Wonder of wonders, I did that rarity: actually talking at length to my father about something besides the weather and lawn care. I often wonder what the hell was up with me, how I enforced this emotional remove from my father, going way, way back. Is it a generational thing? I seemed to succumb to some sort of outside influence – looking back, I felt it was expected of me, which makes no goddamn sense whatsoever.
None.
I say generational because I recall all too clearly the Men’s Movement of the 90s. Remember, the drum circles, all that? Like a lot of the pop psych movements, there was a lot of nonsense associated with it. There was one thing about it that I found particularly powerful, however, and valuable: a sudden willingness to examine and analyze and think wait a minute…
One of the most important books for me was Why Men Are the Way They Are, by Warren Farrell. I found it in the Women’s Studies section of a bookstore, but it’s a book that also really, really needs to be read by men. There were far too many times I found myself reading a section and thinking, “Well, of course that’s the way it should be done…” followed almost immediately by a rueful, “No, no there really isn’t a good reason for that.” It was very eye-opening.
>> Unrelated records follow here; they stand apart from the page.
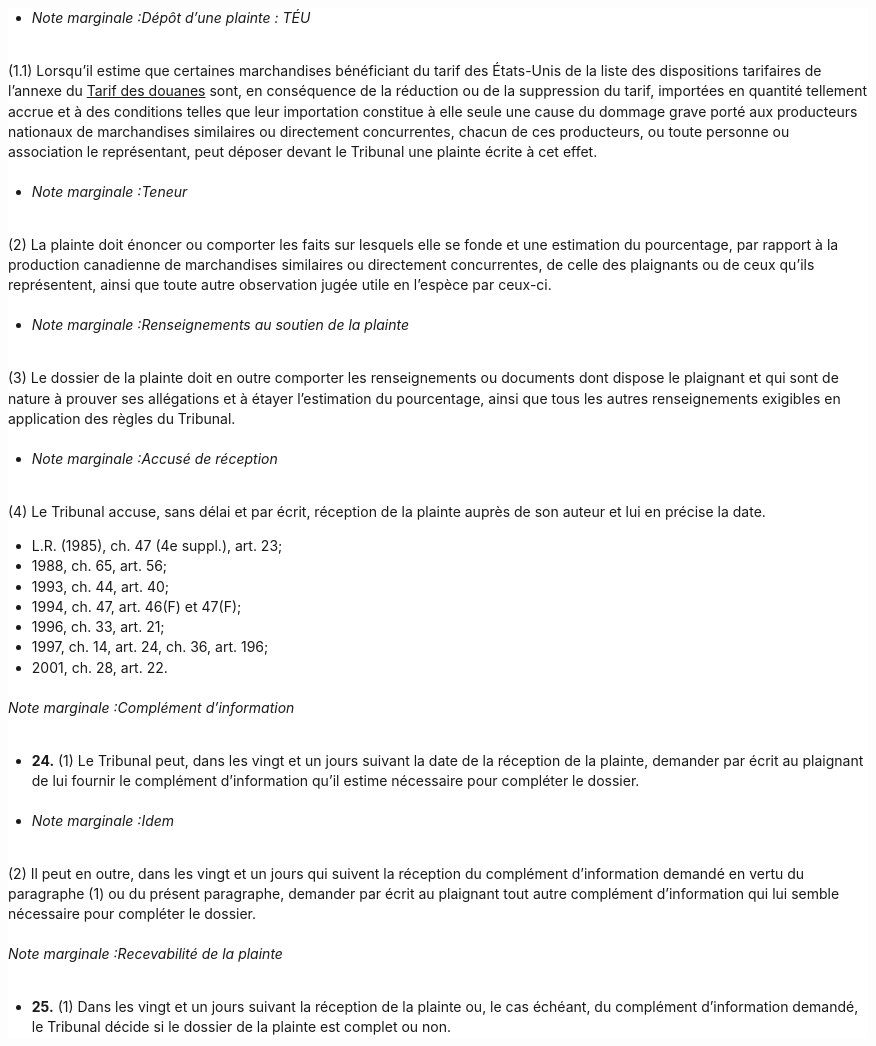   * ###### Note marginale :Dépôt d’une plainte : TÉU

(1.1) Lorsqu’il estime que certaines marchandises bénéficiant du tarif des
États-Unis de la liste des dispositions tarifaires de l’annexe du [Tarif des
douanes](/fra/lois/C-54.011) sont, en conséquence de la réduction ou de la
suppression du tarif, importées en quantité tellement accrue et à des
conditions telles que leur importation constitue à elle seule une cause du
dommage grave porté aux producteurs nationaux de marchandises similaires ou
directement concurrentes, chacun de ces producteurs, ou toute personne ou
association le représentant, peut déposer devant le Tribunal une plainte
écrite à cet effet.

  * ###### Note marginale :Teneur

(2) La plainte doit énoncer ou comporter les faits sur lesquels elle se fonde
et une estimation du pourcentage, par rapport à la production canadienne de
marchandises similaires ou directement concurrentes, de celle des plaignants
ou de ceux qu’ils représentent, ainsi que toute autre observation jugée utile
en l’espèce par ceux-ci.

  * ###### Note marginale :Renseignements au soutien de la plainte

(3) Le dossier de la plainte doit en outre comporter les renseignements ou
documents dont dispose le plaignant et qui sont de nature à prouver ses
allégations et à étayer l’estimation du pourcentage, ainsi que tous les autres
renseignements exigibles en application des règles du Tribunal.

  * ###### Note marginale :Accusé de réception

(4) Le Tribunal accuse, sans délai et par écrit, réception de la plainte
auprès de son auteur et lui en précise la date.

  * L.R. (1985), ch. 47 (4e suppl.), art. 23;
  * 1988, ch. 65, art. 56;
  * 1993, ch. 44, art. 40;
  * 1994, ch. 47, art. 46(F) et 47(F);
  * 1996, ch. 33, art. 21;
  * 1997, ch. 14, art. 24, ch. 36, art. 196;
  * 2001, ch. 28, art. 22.

###### Note marginale :Complément d’information

  * **24.** (1) Le Tribunal peut, dans les vingt et un jours suivant la date de la réception de la plainte, demander par écrit au plaignant de lui fournir le complément d’information qu’il estime nécessaire pour compléter le dossier.

  * ###### Note marginale :Idem

(2) Il peut en outre, dans les vingt et un jours qui suivent la réception du
complément d’information demandé en vertu du paragraphe (1) ou du présent
paragraphe, demander par écrit au plaignant tout autre complément
d’information qui lui semble nécessaire pour compléter le dossier.

###### Note marginale :Recevabilité de la plainte

  * **25.** (1) Dans les vingt et un jours suivant la réception de la plainte ou, le cas échéant, du complément d’information demandé, le Tribunal décide si le dossier de la plainte est complet ou non.
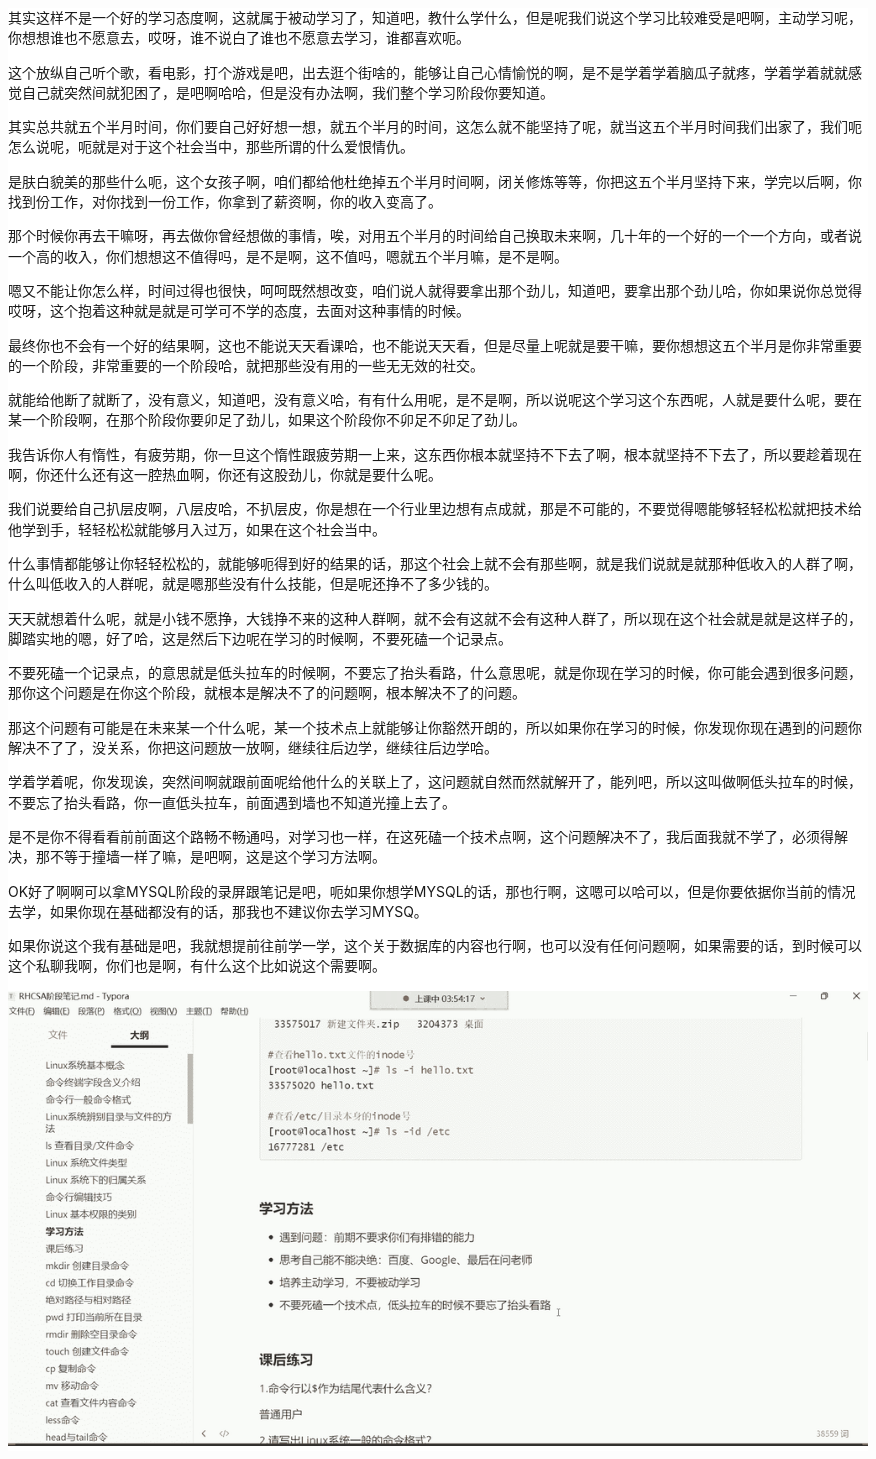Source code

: 其实这样不是一个好的学习态度啊，这就属于被动学习了，知道吧，教什么学什么，但是呢我们说这个学习比较难受是吧啊，主动学习呢，你想想谁也不愿意去，哎呀，谁不说白了谁也不愿意去学习，谁都喜欢呃。

这个放纵自己听个歌，看电影，打个游戏是吧，出去逛个街啥的，能够让自己心情愉悦的啊，是不是学着学着脑瓜子就疼，学着学着就就感觉自己就突然间就犯困了，是吧啊哈哈，但是没有办法啊，我们整个学习阶段你要知道。

其实总共就五个半月时间，你们要自己好好想一想，就五个半月的时间，这怎么就不能坚持了呢，就当这五个半月时间我们出家了，我们呃怎么说呢，呃就是对于这个社会当中，那些所谓的什么爱恨情仇。

是肤白貌美的那些什么呃，这个女孩子啊，咱们都给他杜绝掉五个半月时间啊，闭关修炼等等，你把这五个半月坚持下来，学完以后啊，你找到份工作，对你找到一份工作，你拿到了薪资啊，你的收入变高了。

那个时候你再去干嘛呀，再去做你曾经想做的事情，唉，对用五个半月的时间给自己换取未来啊，几十年的一个好的一个一个方向，或者说一个高的收入，你们想想这不值得吗，是不是啊，这不值吗，嗯就五个半月嘛，是不是啊。

嗯又不能让你怎么样，时间过得也很快，呵呵既然想改变，咱们说人就得要拿出那个劲儿，知道吧，要拿出那个劲儿哈，你如果说你总觉得哎呀，这个抱着这种就是就是可学可不学的态度，去面对这种事情的时候。

最终你也不会有一个好的结果啊，这也不能说天天看课哈，也不能说天天看，但是尽量上呢就是要干嘛，要你想想这五个半月是你非常重要的一个阶段，非常重要的一个阶段哈，就把那些没有用的一些无无效的社交。

就能给他断了就断了，没有意义，知道吧，没有意义哈，有有什么用呢，是不是啊，所以说呢这个学习这个东西呢，人就是要什么呢，要在某一个阶段啊，在那个阶段你要卯足了劲儿，如果这个阶段你不卯足不卯足了劲儿。

我告诉你人有惰性，有疲劳期，你一旦这个惰性跟疲劳期一上来，这东西你根本就坚持不下去了啊，根本就坚持不下去了，所以要趁着现在啊，你还什么还有这一腔热血啊，你还有这股劲儿，你就是要什么呢。

我们说要给自己扒层皮啊，八层皮哈，不扒层皮，你是想在一个行业里边想有点成就，那是不可能的，不要觉得嗯能够轻轻松松就把技术给他学到手，轻轻松松就能够月入过万，如果在这个社会当中。

什么事情都能够让你轻轻松松的，就能够呃得到好的结果的话，那这个社会上就不会有那些啊，就是我们说就是就那种低收入的人群了啊，什么叫低收入的人群呢，就是嗯那些没有什么技能，但是呢还挣不了多少钱的。

天天就想着什么呢，就是小钱不愿挣，大钱挣不来的这种人群啊，就不会有这就不会有这种人群了，所以现在这个社会就是就是这样子的，脚踏实地的嗯，好了哈，这是然后下边呢在学习的时候啊，不要死磕一个记录点。

不要死磕一个记录点，的意思就是低头拉车的时候啊，不要忘了抬头看路，什么意思呢，就是你现在学习的时候，你可能会遇到很多问题，那你这个问题是在你这个阶段，就根本是解决不了的问题啊，根本解决不了的问题。

那这个问题有可能是在未来某一个什么呢，某一个技术点上就能够让你豁然开朗的，所以如果你在学习的时候，你发现你现在遇到的问题你解决不了了，没关系，你把这问题放一放啊，继续往后边学，继续往后边学哈。

学着学着呢，你发现诶，突然间啊就跟前面呢给他什么的关联上了，这问题就自然而然就解开了，能列吧，所以这叫做啊低头拉车的时候，不要忘了抬头看路，你一直低头拉车，前面遇到墙也不知道光撞上去了。

是不是你不得看看前前面这个路畅不畅通吗，对学习也一样，在这死磕一个技术点啊，这个问题解决不了，我后面我就不学了，必须得解决，那不等于撞墙一样了嘛，是吧啊，这是这个学习方法啊。

OK好了啊啊可以拿MYSQL阶段的录屏跟笔记是吧，呃如果你想学MYSQL的话，那也行啊，这嗯可以哈可以，但是你要依据你当前的情况去学，如果你现在基础都没有的话，那我也不建议你去学习MYSQ。

如果你说这个我有基础是吧，我就想提前往前学一学，这个关于数据库的内容也行啊，也可以没有任何问题啊，如果需要的话，到时候可以这个私聊我啊，你们也是啊，有什么这个比如说这个需要啊。



![](img/fab57745275971d5240aa4a47cbfde4a_11.png)
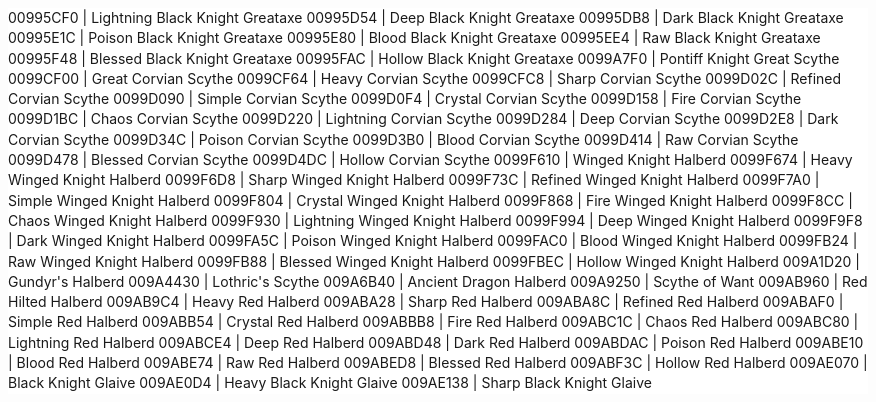 00995CF0 | Lightning Black Knight Greataxe 
00995D54 | Deep Black Knight Greataxe 
00995DB8 | Dark Black Knight Greataxe 
00995E1C | Poison Black Knight Greataxe 
00995E80 | Blood Black Knight Greataxe 
00995EE4 | Raw Black Knight Greataxe 
00995F48 | Blessed Black Knight Greataxe 
00995FAC | Hollow Black Knight Greataxe 
0099A7F0 | Pontiff Knight Great Scythe 
0099CF00 | Great Corvian Scythe 
0099CF64 | Heavy Corvian Scythe 
0099CFC8 | Sharp Corvian Scythe 
0099D02C | Refined Corvian Scythe 
0099D090 | Simple Corvian Scythe 
0099D0F4 | Crystal Corvian Scythe 
0099D158 | Fire Corvian Scythe 
0099D1BC | Chaos Corvian Scythe 
0099D220 | Lightning Corvian Scythe 
0099D284 | Deep Corvian Scythe 
0099D2E8 | Dark Corvian Scythe 
0099D34C | Poison Corvian Scythe 
0099D3B0 | Blood Corvian Scythe 
0099D414 | Raw Corvian Scythe 
0099D478 | Blessed Corvian Scythe 
0099D4DC | Hollow Corvian Scythe 
0099F610 | Winged Knight Halberd 
0099F674 | Heavy Winged Knight Halberd 
0099F6D8 | Sharp Winged Knight Halberd 
0099F73C | Refined Winged Knight Halberd 
0099F7A0 | Simple Winged Knight Halberd 
0099F804 | Crystal Winged Knight Halberd 
0099F868 | Fire Winged Knight Halberd 
0099F8CC | Chaos Winged Knight Halberd 
0099F930 | Lightning Winged Knight Halberd 
0099F994 | Deep Winged Knight Halberd 
0099F9F8 | Dark Winged Knight Halberd 
0099FA5C | Poison Winged Knight Halberd 
0099FAC0 | Blood Winged Knight Halberd 
0099FB24 | Raw Winged Knight Halberd 
0099FB88 | Blessed Winged Knight Halberd 
0099FBEC | Hollow Winged Knight Halberd 
009A1D20 | Gundyr's Halberd 
009A4430 | Lothric's Scythe 
009A6B40 | Ancient Dragon Halberd 
009A9250 | Scythe of Want 
009AB960 | Red Hilted Halberd 
009AB9C4 | Heavy Red Halberd 
009ABA28 | Sharp Red Halberd 
009ABA8C | Refined Red Halberd 
009ABAF0 | Simple Red Halberd 
009ABB54 | Crystal Red Halberd 
009ABBB8 | Fire Red Halberd 
009ABC1C | Chaos Red Halberd 
009ABC80 | Lightning Red Halberd 
009ABCE4 | Deep Red Halberd 
009ABD48 | Dark Red Halberd 
009ABDAC | Poison Red Halberd 
009ABE10 | Blood Red Halberd 
009ABE74 | Raw Red Halberd 
009ABED8 | Blessed Red Halberd 
009ABF3C | Hollow Red Halberd 
009AE070 | Black Knight Glaive 
009AE0D4 | Heavy Black Knight Glaive 
009AE138 | Sharp Black Knight Glaive 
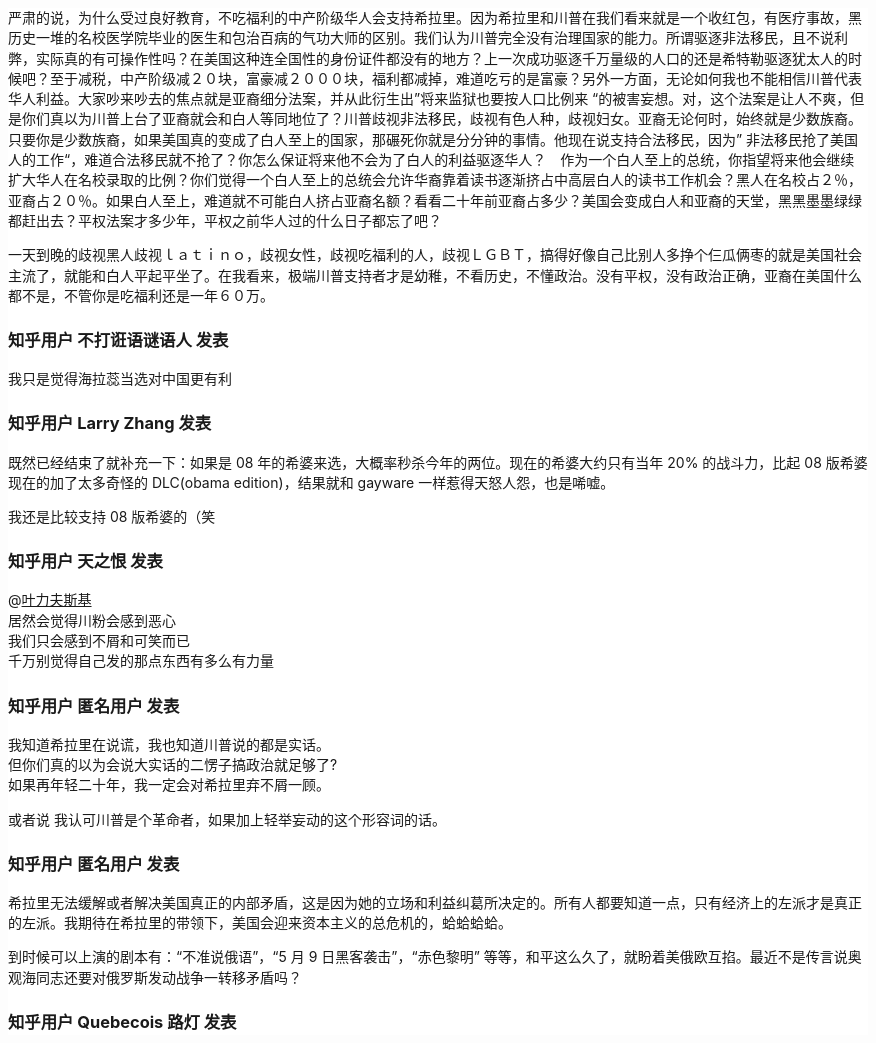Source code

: 严肃的说，为什么受过良好教育，不吃福利的中产阶级华人会支持希拉里。因为希拉里和川普在我们看来就是一个收红包，有医疗事故，黑历史一堆的名校医学院毕业的医生和包治百病的气功大师的区别。我们认为川普完全没有治理国家的能力。所谓驱逐非法移民，且不说利弊，实际真的有可操作性吗？在美国这种连全国性的身份证件都没有的地方？上一次成功驱逐千万量级的人口的还是希特勒驱逐犹太人的时候吧？至于减税，中产阶级减２０块，富豪减２０００块，福利都减掉，难道吃亏的是富豪？另外一方面，无论如何我也不能相信川普代表华人利益。大家吵来吵去的焦点就是亚裔细分法案，并从此衍生出”将来监狱也要按人口比例来 “的被害妄想。对，这个法案是让人不爽，但是你们真以为川普上台了亚裔就会和白人等同地位了？川普歧视非法移民，歧视有色人种，歧视妇女。亚裔无论何时，始终就是少数族裔。只要你是少数族裔，如果美国真的变成了白人至上的国家，那碾死你就是分分钟的事情。他现在说支持合法移民，因为” 非法移民抢了美国人的工作“，难道合法移民就不抢了？你怎么保证将来他不会为了白人的利益驱逐华人？　作为一个白人至上的总统，你指望将来他会继续扩大华人在名校录取的比例？你们觉得一个白人至上的总统会允许华裔靠着读书逐渐挤占中高层白人的读书工作机会？黑人在名校占２％，亚裔占２０％。如果白人至上，难道就不可能白人挤占亚裔名额？看看二十年前亚裔占多少？美国会变成白人和亚裔的天堂，黑黑墨墨绿绿都赶出去？平权法案才多少年，平权之前华人过的什么日子都忘了吧？

一天到晚的歧视黑人歧视ｌａｔｉｎｏ，歧视女性，歧视吃福利的人，歧视ＬＧＢＴ，搞得好像自己比别人多挣个仨瓜俩枣的就是美国社会主流了，就能和白人平起平坐了。在我看来，极端川普支持者才是幼稚，不看历史，不懂政治。没有平权，没有政治正确，亚裔在美国什么都不是，不管你是吃福利还是一年６０万。
    
    
    
    
### 知乎用户 不打诳语谜语人 发表
    
我只是觉得海拉蕊当选对中国更有利
    
    
    
    
### 知乎用户  Larry Zhang 发表
    
既然已经结束了就补充一下：如果是 08 年的希婆来选，大概率秒杀今年的两位。现在的希婆大约只有当年 20% 的战斗力，比起 08 版希婆现在的加了太多奇怪的 DLC(obama edition)，结果就和 gayware 一样惹得天怒人怨，也是唏嘘。

我还是比较支持 08 版希婆的（笑
    
    
    
    
### 知乎用户 天之恨 发表
    
@[叶力夫斯基]()  
居然会觉得川粉会感到恶心  
我们只会感到不屑和可笑而已  
千万别觉得自己发的那点东西有多么有力量
    
    
    
    
### 知乎用户 匿名用户 发表
    
我知道希拉里在说谎，我也知道川普说的都是实话。  
但你们真的以为会说大实话的二愣子搞政治就足够了?  
如果再年轻二十年，我一定会对希拉里弃不屑一顾。

或者说 我认可川普是个革命者，如果加上轻举妄动的这个形容词的话。
    
    
    
    
### 知乎用户 匿名用户 发表
    
希拉里无法缓解或者解决美国真正的内部矛盾，这是因为她的立场和利益纠葛所决定的。所有人都要知道一点，只有经济上的左派才是真正的左派。我期待在希拉里的带领下，美国会迎来资本主义的总危机的，蛤蛤蛤蛤。

到时候可以上演的剧本有：“不准说俄语”，“5 月 9 日黑客袭击”，“赤色黎明” 等等，和平这么久了，就盼着美俄欧互掐。最近不是传言说奥观海同志还要对俄罗斯发动战争一转移矛盾吗？
    
    
    
    
### 知乎用户 Quebecois 路灯 发表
(I should also note that shortly thereafter I tried to read Farrell’s The Myth of Male Power, but I found it whiny and not terribly useful. But I bless him for the book I did find useful)
So that weird emotional remove – I still feel it. I work toward overcoming it with my father, I work toward overcoming it with my son. He is on the cusp of teenager-dom (shudder), and I wonder if that old reserve – which even though I know it to be there, and to be wrong, still sits with the apparent invulnerability of a black ice glacier – has already worked its harm.
Being human is no damned fun at all. Being an aged pug-dog in the back seat of a car working yourself up to puking with excitement is probably a lot better. But then, considering that also means a lifetime of getting people to scratch your curly butt because all the generations of in-breeding has insured you can’t do it yourself – I guess I’ll take the incertitude and complications of life.
I like being able to scratch my butt.